WHAT YOU HAVE TO DO - Count the lines in the dataset items below that contain the string "berou", and give only that number.

Items from a dataset
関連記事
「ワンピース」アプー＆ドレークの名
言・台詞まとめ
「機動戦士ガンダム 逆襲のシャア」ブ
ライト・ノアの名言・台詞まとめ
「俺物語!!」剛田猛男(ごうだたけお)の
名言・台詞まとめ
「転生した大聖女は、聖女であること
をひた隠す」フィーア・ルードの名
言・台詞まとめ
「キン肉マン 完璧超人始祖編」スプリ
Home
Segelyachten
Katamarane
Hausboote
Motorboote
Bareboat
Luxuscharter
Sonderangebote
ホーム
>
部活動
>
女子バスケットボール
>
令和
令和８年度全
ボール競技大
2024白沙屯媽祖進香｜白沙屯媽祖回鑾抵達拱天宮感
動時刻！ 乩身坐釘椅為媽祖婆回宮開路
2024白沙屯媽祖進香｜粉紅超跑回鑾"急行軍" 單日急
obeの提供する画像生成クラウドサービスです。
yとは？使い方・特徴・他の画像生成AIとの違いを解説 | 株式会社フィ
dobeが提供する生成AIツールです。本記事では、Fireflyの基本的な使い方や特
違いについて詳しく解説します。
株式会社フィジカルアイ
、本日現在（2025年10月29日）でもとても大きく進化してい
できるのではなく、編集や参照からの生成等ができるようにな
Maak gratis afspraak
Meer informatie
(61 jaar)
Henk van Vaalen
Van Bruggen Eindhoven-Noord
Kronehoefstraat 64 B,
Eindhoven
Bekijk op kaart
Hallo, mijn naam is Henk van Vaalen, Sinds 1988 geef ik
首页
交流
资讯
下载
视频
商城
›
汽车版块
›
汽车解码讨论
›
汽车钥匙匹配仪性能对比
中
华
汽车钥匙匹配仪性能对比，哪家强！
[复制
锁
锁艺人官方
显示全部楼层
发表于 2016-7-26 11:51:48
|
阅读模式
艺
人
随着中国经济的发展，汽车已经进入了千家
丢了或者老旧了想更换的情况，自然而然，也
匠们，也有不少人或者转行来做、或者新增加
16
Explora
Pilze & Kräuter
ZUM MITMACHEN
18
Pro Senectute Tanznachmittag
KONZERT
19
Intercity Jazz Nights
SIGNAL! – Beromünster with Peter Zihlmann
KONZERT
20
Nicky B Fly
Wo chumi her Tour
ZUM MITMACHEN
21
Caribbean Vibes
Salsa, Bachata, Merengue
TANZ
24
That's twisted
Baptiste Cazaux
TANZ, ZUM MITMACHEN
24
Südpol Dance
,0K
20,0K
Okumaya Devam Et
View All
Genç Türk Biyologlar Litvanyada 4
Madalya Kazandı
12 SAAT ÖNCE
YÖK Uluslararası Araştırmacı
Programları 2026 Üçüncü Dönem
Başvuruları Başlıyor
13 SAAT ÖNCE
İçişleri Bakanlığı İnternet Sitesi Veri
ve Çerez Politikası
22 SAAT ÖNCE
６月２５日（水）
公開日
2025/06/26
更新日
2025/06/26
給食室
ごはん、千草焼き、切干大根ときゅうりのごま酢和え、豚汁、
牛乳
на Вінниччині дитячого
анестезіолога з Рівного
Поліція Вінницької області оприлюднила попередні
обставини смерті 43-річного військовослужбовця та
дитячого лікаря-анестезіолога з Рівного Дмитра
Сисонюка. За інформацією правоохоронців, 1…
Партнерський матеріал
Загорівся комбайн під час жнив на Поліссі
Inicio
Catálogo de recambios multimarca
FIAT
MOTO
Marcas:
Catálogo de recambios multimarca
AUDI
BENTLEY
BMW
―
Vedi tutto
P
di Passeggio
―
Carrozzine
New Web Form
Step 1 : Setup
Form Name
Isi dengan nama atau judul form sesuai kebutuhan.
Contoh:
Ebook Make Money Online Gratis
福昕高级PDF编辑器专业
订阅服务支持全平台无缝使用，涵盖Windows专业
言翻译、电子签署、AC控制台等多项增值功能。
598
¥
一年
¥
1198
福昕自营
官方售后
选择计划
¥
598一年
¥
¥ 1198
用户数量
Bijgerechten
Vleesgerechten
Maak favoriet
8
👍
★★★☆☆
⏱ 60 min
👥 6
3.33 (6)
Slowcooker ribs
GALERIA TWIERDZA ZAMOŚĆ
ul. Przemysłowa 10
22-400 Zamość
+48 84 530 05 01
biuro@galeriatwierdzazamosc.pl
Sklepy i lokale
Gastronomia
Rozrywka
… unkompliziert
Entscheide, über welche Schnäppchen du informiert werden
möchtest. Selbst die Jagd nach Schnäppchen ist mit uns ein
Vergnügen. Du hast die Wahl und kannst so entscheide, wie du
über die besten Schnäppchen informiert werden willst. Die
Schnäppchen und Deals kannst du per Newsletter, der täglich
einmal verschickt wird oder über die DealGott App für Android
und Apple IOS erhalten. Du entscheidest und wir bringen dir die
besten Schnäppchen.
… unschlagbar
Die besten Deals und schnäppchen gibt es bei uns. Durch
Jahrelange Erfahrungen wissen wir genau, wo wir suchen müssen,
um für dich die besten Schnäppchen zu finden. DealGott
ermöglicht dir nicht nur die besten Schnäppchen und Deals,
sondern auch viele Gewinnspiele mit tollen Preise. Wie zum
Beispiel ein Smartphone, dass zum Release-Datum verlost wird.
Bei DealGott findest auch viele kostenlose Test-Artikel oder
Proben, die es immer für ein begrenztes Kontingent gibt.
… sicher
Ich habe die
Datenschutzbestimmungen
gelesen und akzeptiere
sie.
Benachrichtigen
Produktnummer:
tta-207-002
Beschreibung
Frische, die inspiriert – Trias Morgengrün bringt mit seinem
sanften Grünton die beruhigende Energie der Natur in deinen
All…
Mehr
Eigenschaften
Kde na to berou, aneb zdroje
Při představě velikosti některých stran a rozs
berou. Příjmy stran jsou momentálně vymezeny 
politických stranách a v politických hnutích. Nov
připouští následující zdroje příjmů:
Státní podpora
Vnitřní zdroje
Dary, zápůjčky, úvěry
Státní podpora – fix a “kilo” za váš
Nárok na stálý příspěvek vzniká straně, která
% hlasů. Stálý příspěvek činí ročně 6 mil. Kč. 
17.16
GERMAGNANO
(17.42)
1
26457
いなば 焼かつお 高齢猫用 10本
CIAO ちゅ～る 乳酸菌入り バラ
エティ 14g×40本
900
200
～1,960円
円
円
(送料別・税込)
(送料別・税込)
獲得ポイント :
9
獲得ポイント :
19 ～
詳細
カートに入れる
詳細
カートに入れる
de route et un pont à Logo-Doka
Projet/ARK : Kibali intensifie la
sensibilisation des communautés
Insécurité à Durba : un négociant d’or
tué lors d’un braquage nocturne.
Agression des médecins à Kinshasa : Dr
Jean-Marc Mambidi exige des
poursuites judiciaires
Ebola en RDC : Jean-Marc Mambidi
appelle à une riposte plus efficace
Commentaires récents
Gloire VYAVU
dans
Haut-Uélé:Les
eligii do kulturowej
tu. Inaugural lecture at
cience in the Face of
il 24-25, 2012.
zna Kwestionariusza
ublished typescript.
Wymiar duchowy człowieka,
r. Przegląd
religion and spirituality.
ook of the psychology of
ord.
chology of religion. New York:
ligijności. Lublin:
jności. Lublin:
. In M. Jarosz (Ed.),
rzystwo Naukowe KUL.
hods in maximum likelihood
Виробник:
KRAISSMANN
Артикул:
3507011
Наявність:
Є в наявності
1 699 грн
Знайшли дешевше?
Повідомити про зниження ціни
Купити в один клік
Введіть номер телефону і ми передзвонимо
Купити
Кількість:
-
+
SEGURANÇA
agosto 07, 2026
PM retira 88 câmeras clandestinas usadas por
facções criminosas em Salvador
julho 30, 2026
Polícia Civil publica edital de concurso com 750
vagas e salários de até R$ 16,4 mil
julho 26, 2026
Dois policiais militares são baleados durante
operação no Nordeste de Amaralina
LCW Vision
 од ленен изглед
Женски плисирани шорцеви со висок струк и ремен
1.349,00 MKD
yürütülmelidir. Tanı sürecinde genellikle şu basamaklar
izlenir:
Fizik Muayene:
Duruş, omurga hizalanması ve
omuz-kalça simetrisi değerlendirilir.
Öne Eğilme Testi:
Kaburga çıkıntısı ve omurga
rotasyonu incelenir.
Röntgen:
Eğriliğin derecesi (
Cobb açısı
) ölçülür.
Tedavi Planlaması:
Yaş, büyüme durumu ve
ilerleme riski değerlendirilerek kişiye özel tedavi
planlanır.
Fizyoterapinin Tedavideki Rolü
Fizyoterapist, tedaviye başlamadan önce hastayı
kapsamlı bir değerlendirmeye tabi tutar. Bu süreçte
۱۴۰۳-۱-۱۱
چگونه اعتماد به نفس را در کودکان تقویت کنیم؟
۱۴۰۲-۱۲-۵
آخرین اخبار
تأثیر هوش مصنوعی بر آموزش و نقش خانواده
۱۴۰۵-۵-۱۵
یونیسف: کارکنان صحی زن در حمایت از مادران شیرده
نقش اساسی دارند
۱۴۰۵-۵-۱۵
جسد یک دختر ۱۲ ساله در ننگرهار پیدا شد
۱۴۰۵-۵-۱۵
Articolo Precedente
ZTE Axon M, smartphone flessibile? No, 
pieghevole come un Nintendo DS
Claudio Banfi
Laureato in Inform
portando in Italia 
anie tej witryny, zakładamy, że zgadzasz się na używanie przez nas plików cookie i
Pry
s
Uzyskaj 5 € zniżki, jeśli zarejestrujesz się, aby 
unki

COMPLETED EXERCISE - 2